Grid'5000 user report for Stephane Ayache
User informationStephane Ayache (users, user, sophia, irim, ml-users user)
More user information in the user management interface.
- Concept Indexing in Images and Videos (Application) [in progress]
Description: In this experiment we want to study methods for concept indexing in images and videos. The goal is to train image or video shot classifiers using supervised learning and to evaluate them using annotated data. Computations involve computing descriptors, training classifiers and performing fusion. The target scale is in millions of images or video shots and hundreds or thousands of concepts. Several ``runs'' will have to be conducted for identifying the best combination for descriptors, classifiers and fusion methods and for tuning the associated global parameters.
This work is related to the IRIM project supported by GDR ISIS and by the APIMS MSTIC project supported by UJF. In 2011, the following IRIM members participated to the semantic indexing task of the TRECVID 2011 evaluation campaign:
- LIG/MRIM: Georges Quénot, Bahjat Safadi, Yubing Tong, Franck Thollard,
- ETIS/LIP6: Philippe Gosselin/Matthieu Cord,
- IRIT: Hervé Bredin, Lionel Koenig,
- LaBRI: Boris Mansencal, Hugo Boujut, Jenny Benois-Pineau,
- LIF: Stephane Ayache,
- LISTIC: Patrick Lambert,
- GIPSA: Denis Pellerin, Lional Granjon.
The TRECVID 2011 semantic indexing (SIN) task aims at annotating 346 visual or multi-modal concepts in about 146K video shots. A development set of about 266K video shots partially annotated with the 346 concepts is given for system training and tuning.
A common data organization and exchange format has been set up. These partners provided audio and image features, 44 in total. These features were evaluated individually using three different types of classifiers: "classical" SVMs, multi-learner SVMs and KNNs. Global classification systems were built by fusing the output of all the classifier types applied to all the descriptor types. This was done using a hierarchical fusion approach.

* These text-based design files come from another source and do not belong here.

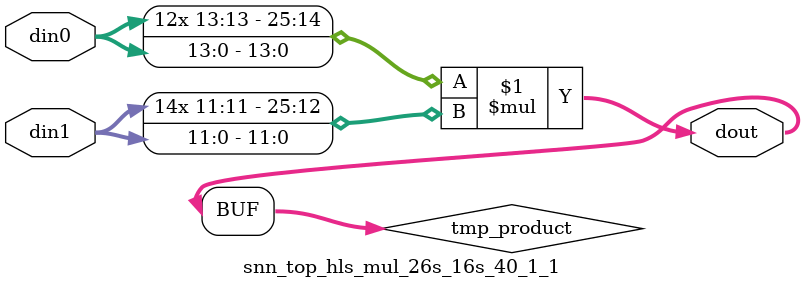
<source format=v>

`timescale 1 ns / 1 ps

 (* DowngradeIPIdentifiedWarnings="yes" *) module snn_top_hls_mul_26s_16s_40_1_1(din0, din1, dout);
parameter ID = 1;
parameter NUM_STAGE = 0;
parameter din0_WIDTH = 14;
parameter din1_WIDTH = 12;
parameter dout_WIDTH = 26;

input [din0_WIDTH - 1 : 0] din0; 
input [din1_WIDTH - 1 : 0] din1; 
output [dout_WIDTH - 1 : 0] dout;

wire signed [dout_WIDTH - 1 : 0] tmp_product;



























assign tmp_product = $signed(din0) * $signed(din1);








assign dout = tmp_product;





















endmodule

</source>
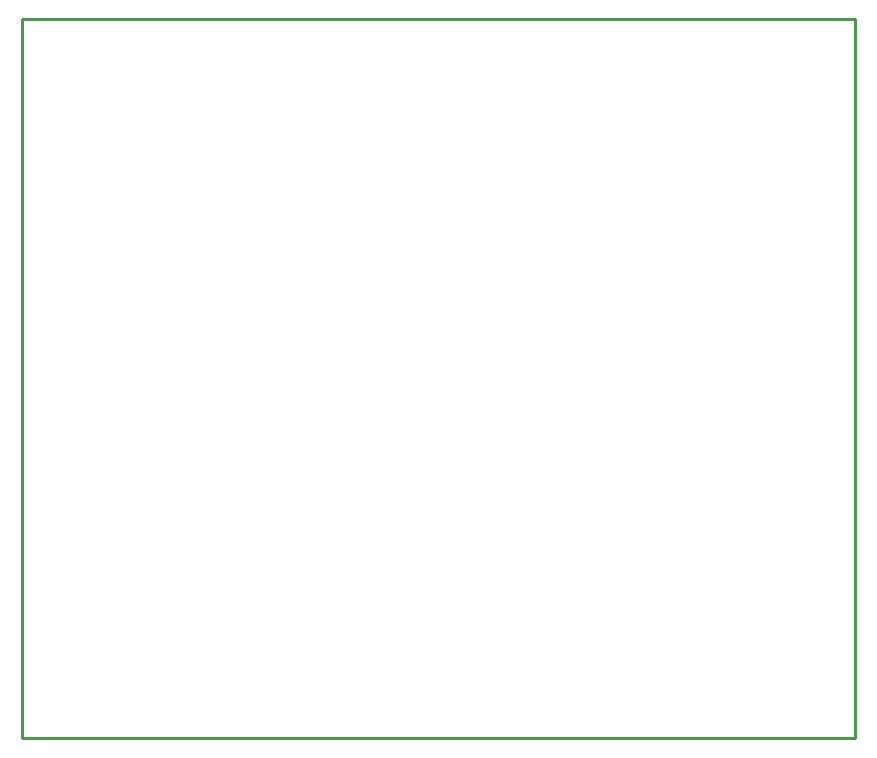
<source format=gko>
G04*
G04 #@! TF.GenerationSoftware,Altium Limited,Altium Designer,22.2.1 (43)*
G04*
G04 Layer_Color=16711935*
%FSLAX44Y44*%
%MOMM*%
G71*
G04*
G04 #@! TF.SameCoordinates,9EA06B20-4A3A-45EB-A118-918BD9F5FCFE*
G04*
G04*
G04 #@! TF.FilePolarity,Positive*
G04*
G01*
G75*
%ADD17C,0.2540*%
D17*
X-0Y609000D02*
X705000D01*
X-0D02*
X0Y0D01*
X705000Y609000D02*
X705000Y0D01*
X0D02*
X705000D01*
M02*

</source>
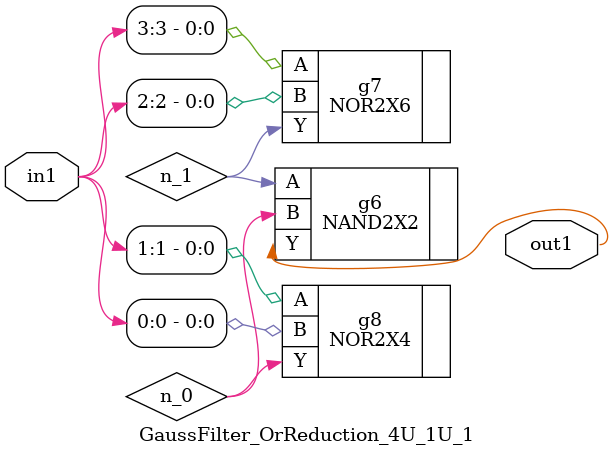
<source format=v>
`timescale 1ps / 1ps


module GaussFilter_OrReduction_4U_1U_1(in1, out1);
  input [3:0] in1;
  output out1;
  wire [3:0] in1;
  wire out1;
  wire n_0, n_1;
  NAND2X2 g6(.A (n_1), .B (n_0), .Y (out1));
  NOR2X6 g7(.A (in1[3]), .B (in1[2]), .Y (n_1));
  NOR2X4 g8(.A (in1[1]), .B (in1[0]), .Y (n_0));
endmodule



</source>
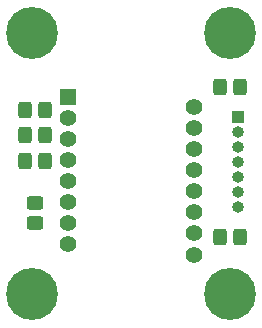
<source format=gbr>
G04 #@! TF.GenerationSoftware,KiCad,Pcbnew,(5.99.0-8366-gd64f1b3b25)*
G04 #@! TF.CreationDate,2021-01-13T01:42:36+02:00*
G04 #@! TF.ProjectId,board,626f6172-642e-46b6-9963-61645f706362,1.0.0*
G04 #@! TF.SameCoordinates,Original*
G04 #@! TF.FileFunction,Soldermask,Top*
G04 #@! TF.FilePolarity,Negative*
%FSLAX46Y46*%
G04 Gerber Fmt 4.6, Leading zero omitted, Abs format (unit mm)*
G04 Created by KiCad (PCBNEW (5.99.0-8366-gd64f1b3b25)) date 2021-01-13 01:42:36*
%MOMM*%
%LPD*%
G01*
G04 APERTURE LIST*
G04 Aperture macros list*
%AMRoundRect*
0 Rectangle with rounded corners*
0 $1 Rounding radius*
0 $2 $3 $4 $5 $6 $7 $8 $9 X,Y pos of 4 corners*
0 Add a 4 corners polygon primitive as box body*
4,1,4,$2,$3,$4,$5,$6,$7,$8,$9,$2,$3,0*
0 Add four circle primitives for the rounded corners*
1,1,$1+$1,$2,$3*
1,1,$1+$1,$4,$5*
1,1,$1+$1,$6,$7*
1,1,$1+$1,$8,$9*
0 Add four rect primitives between the rounded corners*
20,1,$1+$1,$2,$3,$4,$5,0*
20,1,$1+$1,$4,$5,$6,$7,0*
20,1,$1+$1,$6,$7,$8,$9,0*
20,1,$1+$1,$8,$9,$2,$3,0*%
G04 Aperture macros list end*
%ADD10RoundRect,0.250000X-0.325000X-0.450000X0.325000X-0.450000X0.325000X0.450000X-0.325000X0.450000X0*%
%ADD11RoundRect,0.250000X0.325000X0.450000X-0.325000X0.450000X-0.325000X-0.450000X0.325000X-0.450000X0*%
%ADD12RoundRect,0.250000X-0.450000X0.325000X-0.450000X-0.325000X0.450000X-0.325000X0.450000X0.325000X0*%
%ADD13C,0.700000*%
%ADD14C,4.400000*%
%ADD15R,1.000000X1.000000*%
%ADD16O,1.000000X1.000000*%
%ADD17R,1.400000X1.400000*%
%ADD18C,1.400000*%
G04 APERTURE END LIST*
D10*
X135294000Y-54864000D03*
X136994000Y-54864000D03*
D11*
X120484000Y-61087000D03*
X118784000Y-61087000D03*
X120484000Y-58928000D03*
X118784000Y-58928000D03*
D12*
X119634000Y-64682000D03*
X119634000Y-66382000D03*
D10*
X118784000Y-56769000D03*
X120484000Y-56769000D03*
X135294000Y-67564000D03*
X136994000Y-67564000D03*
D13*
X118213274Y-71223274D03*
X119380000Y-74040000D03*
X120546726Y-71223274D03*
X118213274Y-73556726D03*
X117730000Y-72390000D03*
X121030000Y-72390000D03*
D14*
X119380000Y-72390000D03*
D13*
X119380000Y-70740000D03*
X120546726Y-73556726D03*
X136144000Y-74040000D03*
D14*
X136144000Y-72390000D03*
D13*
X136144000Y-70740000D03*
X137310726Y-71223274D03*
X134977274Y-73556726D03*
X134977274Y-71223274D03*
X134494000Y-72390000D03*
X137794000Y-72390000D03*
X137310726Y-73556726D03*
D15*
X136779000Y-57404000D03*
D16*
X136779000Y-58674000D03*
X136779000Y-59944000D03*
X136779000Y-61214000D03*
X136779000Y-62484000D03*
X136779000Y-63754000D03*
X136779000Y-65024000D03*
D13*
X121030000Y-50292000D03*
X119380000Y-51942000D03*
X118213274Y-49125274D03*
X117730000Y-50292000D03*
X120546726Y-51458726D03*
X118213274Y-51458726D03*
D14*
X119380000Y-50292000D03*
D13*
X120546726Y-49125274D03*
X119380000Y-48642000D03*
D17*
X122412000Y-55681000D03*
D18*
X122412000Y-57461000D03*
X122412000Y-59241000D03*
X122412000Y-61021000D03*
X122412000Y-62801000D03*
X122412000Y-64581000D03*
X122412000Y-66361000D03*
X122412000Y-68141000D03*
X133112000Y-69031000D03*
X133112000Y-67251000D03*
X133112000Y-65471000D03*
X133112000Y-63691000D03*
X133112000Y-61911000D03*
X133112000Y-60131000D03*
X133112000Y-58351000D03*
X133112000Y-56571000D03*
D13*
X136144000Y-51942000D03*
X134494000Y-50292000D03*
X137794000Y-50292000D03*
X137310726Y-51458726D03*
D14*
X136144000Y-50292000D03*
D13*
X136144000Y-48642000D03*
X137310726Y-49125274D03*
X134977274Y-51458726D03*
X134977274Y-49125274D03*
M02*

</source>
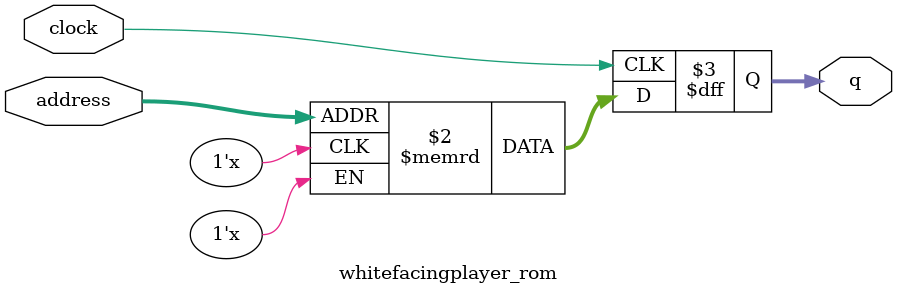
<source format=sv>
module whitefacingplayer_rom (
	input logic clock,
	input logic [9:0] address,
	output logic [3:0] q
);

logic [3:0] memory [0:1023] /* synthesis ram_init_file = "./whitefacingplayer/whitefacingplayer.mif" */;

always_ff @ (posedge clock) begin
	q <= memory[address];
end

endmodule

</source>
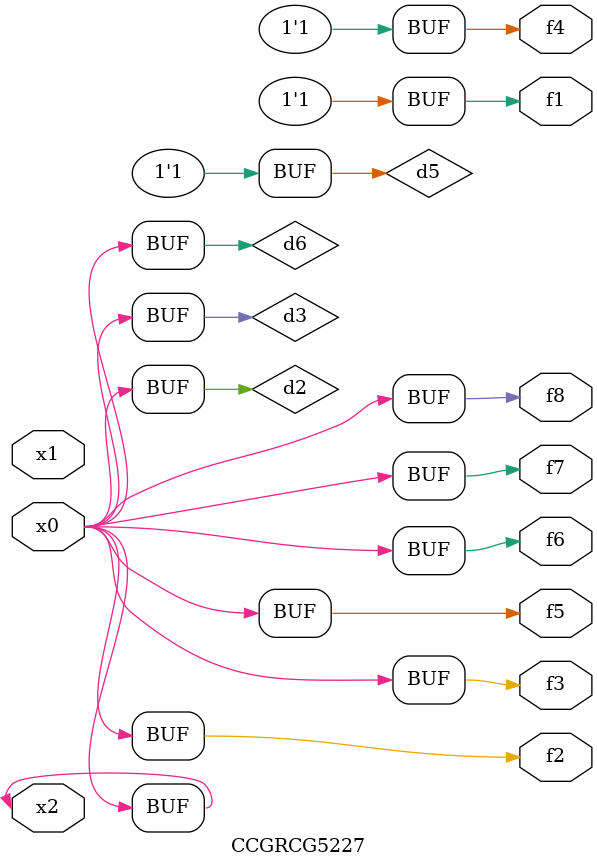
<source format=v>
module CCGRCG5227(
	input x0, x1, x2,
	output f1, f2, f3, f4, f5, f6, f7, f8
);

	wire d1, d2, d3, d4, d5, d6;

	xnor (d1, x2);
	buf (d2, x0, x2);
	and (d3, x0);
	xnor (d4, x1, x2);
	nand (d5, d1, d3);
	buf (d6, d2, d3);
	assign f1 = d5;
	assign f2 = d6;
	assign f3 = d6;
	assign f4 = d5;
	assign f5 = d6;
	assign f6 = d6;
	assign f7 = d6;
	assign f8 = d6;
endmodule

</source>
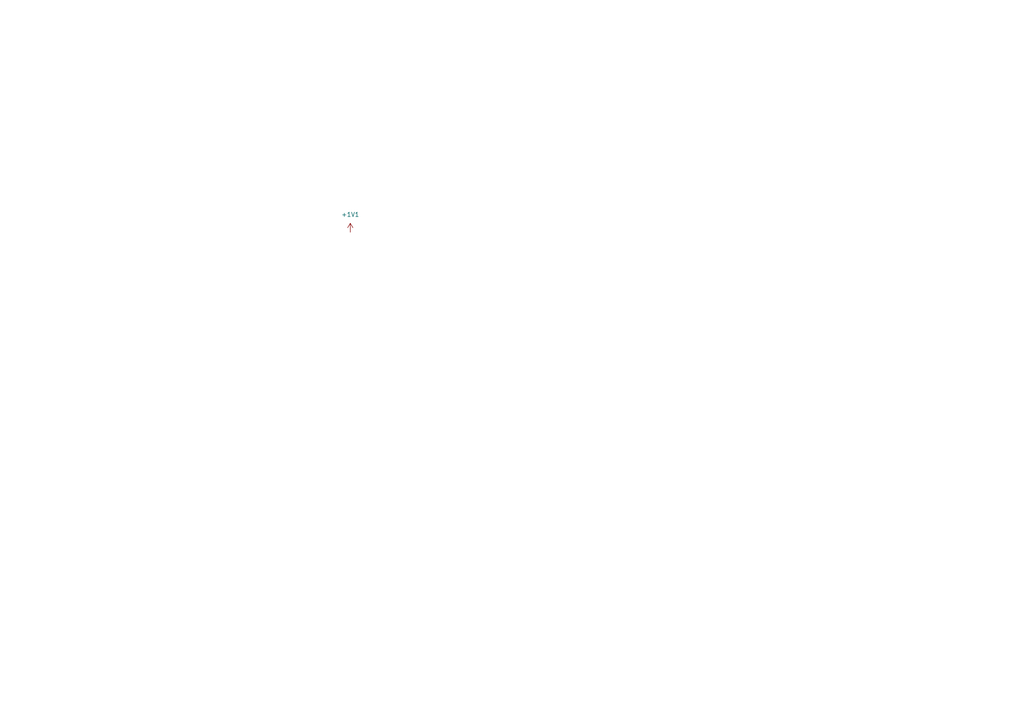
<source format=kicad_sch>
(kicad_sch
	(version 20231120)
	(generator "eeschema")
	(generator_version "8.0")
	(uuid "74bfb0a8-5508-4857-af6e-1f0a2a6b4b4b")
	(paper "A4")
	
	(symbol
		(lib_id "power:+1V1")
		(at 101.6 67.31 0)
		(unit 1)
		(exclude_from_sim no)
		(in_bom yes)
		(on_board yes)
		(dnp no)
		(fields_autoplaced yes)
		(uuid "05de870f-5abe-4998-a832-164acaeda772")
		(property "Reference" "#PWR01"
			(at 101.6 71.12 0)
			(effects
				(font
					(size 1.27 1.27)
				)
				(hide yes)
			)
		)
		(property "Value" "+1V1"
			(at 101.6 62.23 0)
			(effects
				(font
					(size 1.27 1.27)
				)
			)
		)
		(property "Footprint" ""
			(at 101.6 67.31 0)
			(effects
				(font
					(size 1.27 1.27)
				)
				(hide yes)
			)
		)
		(property "Datasheet" ""
			(at 101.6 67.31 0)
			(effects
				(font
					(size 1.27 1.27)
				)
				(hide yes)
			)
		)
		(property "Description" "Power symbol creates a global label with name \"+1V1\""
			(at 101.6 67.31 0)
			(effects
				(font
					(size 1.27 1.27)
				)
				(hide yes)
			)
		)
		(pin "1"
			(uuid "68aba046-4f68-441f-958c-b2742dd63afc")
		)
		(instances
			(project ""
				(path "/74bfb0a8-5508-4857-af6e-1f0a2a6b4b4b"
					(reference "#PWR01")
					(unit 1)
				)
			)
		)
	)
	(sheet_instances
		(path "/"
			(page "1")
		)
	)
)

</source>
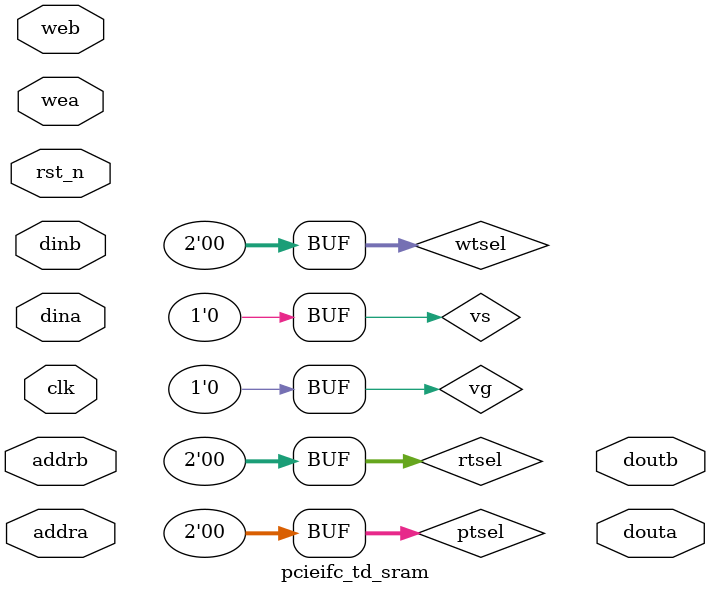
<source format=v>
`timescale 1ns / 100ps

module pcieifc_td_sram #(
    parameter DATAWIDTH  = 8, // Memory data word width
    parameter ADDRWIDTH  = 4, // Number of mem address bits
    parameter DEPTH      = 1 << ADDRWIDTH
) (
    input  wire clk  , // i, 1
    input  wire rst_n, // i, 1

    input  wire                 wea  , // i, 1
    input  wire [ADDRWIDTH-1:0] addra, // i, ADDRWIDTH
    input  wire [DATAWIDTH-1:0] dina , // i, DATAWIDTH
    output wire [DATAWIDTH-1:0] douta, // o, DATAWIDTH

    input  wire                 web  , // i, 1
    input  wire [ADDRWIDTH-1:0] addrb, // i, ADDRWIDTH
    input  wire [DATAWIDTH-1:0] dinb , // i, DATAWIDTH
    output wire [DATAWIDTH-1:0] doutb  // o, DATAWIDTH

`ifdef PCIEI_APB_DBG
    ,input wire  [1:0]  rtsel
    ,input wire  [1:0]  wtsel
    ,input wire  [1:0]  ptsel
    ,input wire         vg   
    ,input wire         vs   
`endif
);

`ifndef PCIEI_APB_DBG

wire  [1:0]  rtsel;
wire  [1:0]  wtsel;
wire  [1:0]  ptsel;
wire         vg   ;
wire         vs   ;

assign rtsel = 2'b0;
assign wtsel = 2'b0;
assign ptsel = 2'b0;
assign vg    = 1'b0;
assign vs    = 1'b0;

`endif

`ifdef FPGA_VERSION
    pciei_tdp_sram_32W_64D pciei_tdp_sram_32W_64D_inst (
      .clka(clk),    // input wire clka
      .ena(1'b1),      // input wire ena
      .wea(wea),      // input wire [0 : 0] wea
      .addra(addra),  // input wire [5 : 0] addra
      .dina(dina),    // input wire [31 : 0] dina
      .douta(douta),  // output wire [31 : 0] douta
      .clkb(clk),    // input wire clkb
      .enb(1'b1),      // input wire enb
      .web(web),      // input wire [0 : 0] web
      .addrb(addrb),  // input wire [5 : 0] addrb
      .dinb(dinb),    // input wire [31 : 0] dinb
      .doutb(doutb)  // output wire [31 : 0] doutb
    );
`else

generate
if (DATAWIDTH == 32 && DEPTH == 64) begin: W32_D64 // PIO, uhddpsram, 1, rdma_int

    TSDN28HPCUHDB64X32M4MR TSDN28HPCUHDB64X32M4MR (
        .RTSEL ( rtsel      ), // input [1:0] RTSEL;
        .WTSEL ( wtsel      ), // input [1:0] WTSEL;
        .PTSEL ( ptsel      ), // input [1:0] PTSEL;
        .FAD0  ( 10'b0      ), // input [9:0] FAD0  
        .FAD1  ( 10'b0      ), // input [9:0] FAD1  
        .REDEN0( 1'b0       ), // input REDEN0
        .REDEN1( 1'b0       ), // input REDEN1
        .AA    ( addra      ), // input [M-1:0] AA;
        .DA    ( dina       ), // input [N-1:0] DA;
        .WEBA  ( ~wea       ), // input WEBA; write channel & read channel
        .CEBA  ( 1'b0       ), // input CEBA; chip enable, low-active
        .CLK   ( clk        ), // input CLK;
        .AB    ( addrb      ), // input [M-1:0] AB;
        .DB    ( dinb       ), // input [N-1:0] DB;
        .WEBB  ( ~web       ), // input WEBB; write channel & read channel
        .CEBB  ( 1'b0       ), // input CEBB; chip enable, low-active
        .QA    ( douta      ), // output [N-1:0] QA;
        .QB    ( doutb      )  // output [N-1:0] QB;
    );
    
end // DATA_WIDTH == 32 && FIFO_DEPTH == 64
endgenerate

`endif
endmodule

</source>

Experiments performed showed that fusing the output of several descriptors significantly improve the performance over implementations using a single descriptor. Moreover, we also demonstrated that fusing the results obtained with several variants of a same descriptor (changing the number of bins in a histogram for instance) also improves the performance. Similarly, fusing the output of different classifiers applied to a same descriptor also improve the performance over the one of the best classifier. Finally, global systems including all these types of fusion were developed for the IRIM submissions at the TRECVID evaluation. The IRIM group obtained the third place in a total of 19 partictpating groups worldwide.GRID 5000 was essential as a support for this collaboration. It has been used by the IRIM members to exchange data, to compute and share the descriptors, to compute and share the individual classification results and finally to perform the fusion experiments. Hundreds of nodes were used over several weeks in order to test the various combinations for the fusion and identify the best ones. This would not have been possible or in a very limited way without the GRID'5000 resources.
09 of August 2010, submission of runs of the irim project to the TRECVID competition.
28 of August 2010, submission of runs to the PASCAL VOC challenge (large scale task).
- Semantic Multimedia Indexing (Application) [in progress]
Description: Doing experiments on semantic indexing for multimedia documents, with application to multimedia data mining and/or multimedia information retrieval. The main difficulty for reaching a reasonable performance for concept detection in multimedia documents comes from the "semantic gap" between the raw multimedia contents and the elements that make sense to human beings. Using GRID'5000 architecture, we will try to deploy extensive learning/classification algorithms. We also want to better optimize the fusion of numerous document descriptions.